Tuesday, March 03, 2015

Sunday at the Aga Khan Museum


We went recently to fulfil the promise I made around Christmas: to see the "Lost Dhow" exhibit at the Aga Khan Museum in Toronto.

The dhow in question is a 8th 9th century CE shipwreck that was recently excavated near the Belitung Islands in the strait between Sumatra and Borneo. The ship, an Arabic dhow more than a Chinese junk, was trading between China and Arabia, and while the ship itself is mostly gone, the non-perishable cargo is both amazing and amazingly well preserved, particularly the ceramics. Barely two centuries after the death of Muhammed and the rise of the Islamic powers, pottery centres in central China were producing wares decorated with Arabic motifs, confident they could ship and sell them profitably across such an extended route. The Maritime Silk Route, they call it now, and the Belitung wreck is the best existing evidence of it -- though all the silk that would have been in the cargo has vanished without trace.

The whole thing is elegantly and seriously presented in this cooperation between the Aga Khan Museum and the museum in Singapore that has the other 99% of the materials salvaged -- but what they sent us is pretty terrific.  Having started my historical career on the Atlantic trade routes of an eighteenth century cod-trading port, I found all this trade history right up my alley. Go see this if you can.

The greater revelation was the rest of the Aga Khan Museum.  The subject of the Museum is Muslim- and Muslim-related arts and civilizations.  And if the job of a museum is to present with care and passion things and places you don't otherwise know much about, then the Aga Khan is the best museum in Toronto by a country mile right now. I really don't know my Abbasids from my Umayyads, but I now know a hell of a lot more about the astonishing range and richness of Islamic arts and cultures from across a huge sweep of the planet.  Eye popping stuff in every case and vitrine.

The dhow is leaving in April, the museum is permanent. Good building too,  Fumihiko Maki refers skillfully throughout to Arabic and Islamic architecture, but it is also a good space for, you know, presenting museum exhibits -- things that were not so much a priority in the recent renovations at Art Gallery of Ontario and the Royal Ontario Museum.

Given how much of our image of Islam is shaped these days by propaganda, the museum is doing good service -- something the donor no doubt had in mind.

Update, March 5:  A historian friend who lives outside Canada tells me 1) he has a family connection to the Ismaili Muslim community, of which the Aga Khan is head, 2) that "this museum is a BIG deal in the community," and 3) that he's doing his best to make links to this post go viral in the Ismaili networks. Thanks.  If it's working, welcome, new readers! 

Update, March 10:  Ismailimail gives us some love.

※ ※ ※

| Required actions |
[1] For each statement about the Aga Khan Museum post, answer yes or no and quote the words from the post that decide it: (a) the museum in Singapore holds most of the materials salvaged from the wreck; (b) the dhow exhibit will remain at the museum permanently; (c) the silk in the ship's cargo survived.
[2] Please repeat the Aga Khan Museum post word for word, beginning at the words "Tuesday, March 03, 2015" and stopping after "Museum in Toronto.".

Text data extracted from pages
※ ※ ※

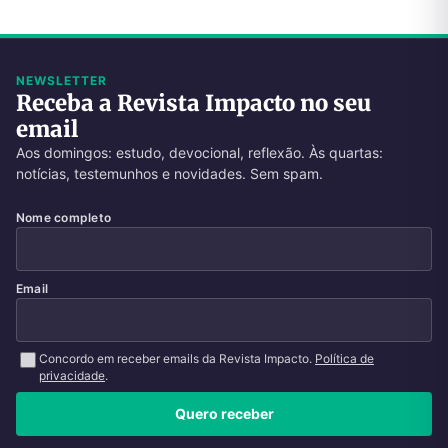
NEWSLETTER
Receba a Revista Impacto no seu
email
Aos domingos: estudo, devocional, reflexão. Às quartas:
notícias, testemunhos e novidades. Sem spam.
Nome completo
Email
Concordo em receber emails da Revista Impacto.
Política de
privacidade
.
Quero receber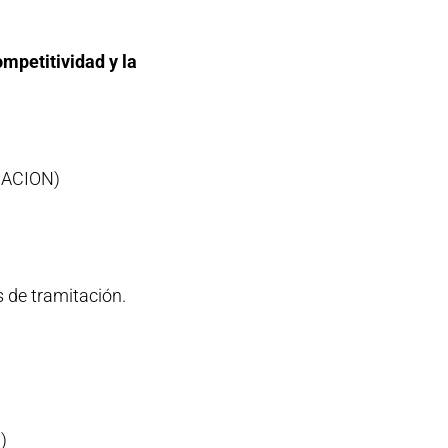
mpetitividad y la
ACION)
s de tramitación.
)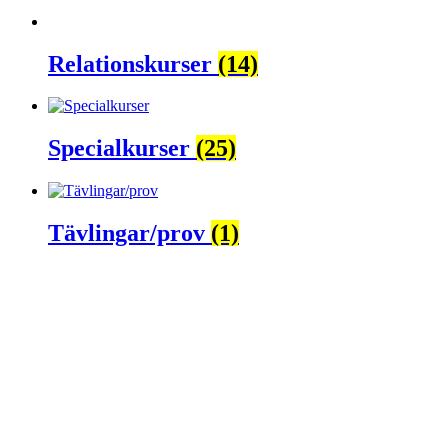
Relationskurser
(14)
Specialkurser
(25)
Tävlingar/prov
(1)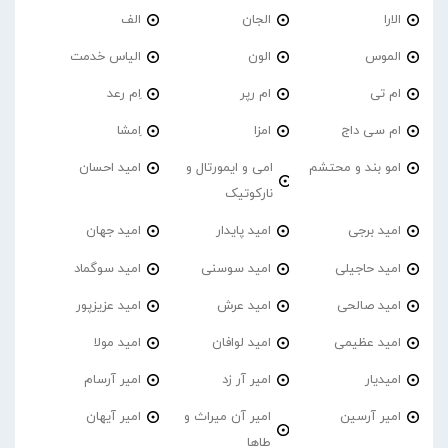
الارا
الجان
الف
الموس
الون
الیاس خدمت
ام تی
ام رپر
اِم رعد
ام سی داج
امزا
اِمشا
امو بند و محتشم
امی و ایمورتال و
امید احسان
نارکوتیک
امید برجی
امید پایدار
امید جهان
امید حاجیلی
امید سوسنی
امید سوگماد
امید صالحی
امید عرش
امید عزیزپور
امید عظیمی
امید لوافان
امید مولا
امیدیار
امیر آر زد
امیر آرسام
امیر آرسین
امیر آن میراث و
امیر آیهان
طاها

※ ※ ※

| Solutions in order |
[1]
(a) Yes: "the museum in Singapore that has the other 99% of the materials salvaged"
(b) No: "The dhow is leaving in April, the museum is permanent."
(c) No: "all the silk that would have been in the cargo has vanished without trace"

[2]
Tuesday, March 03, 2015

Sunday at the Aga Khan Museum


We went recently to fulfil the promise I made around Christmas: to see the "Lost Dhow" exhibit at the Aga Khan Museum in Toronto.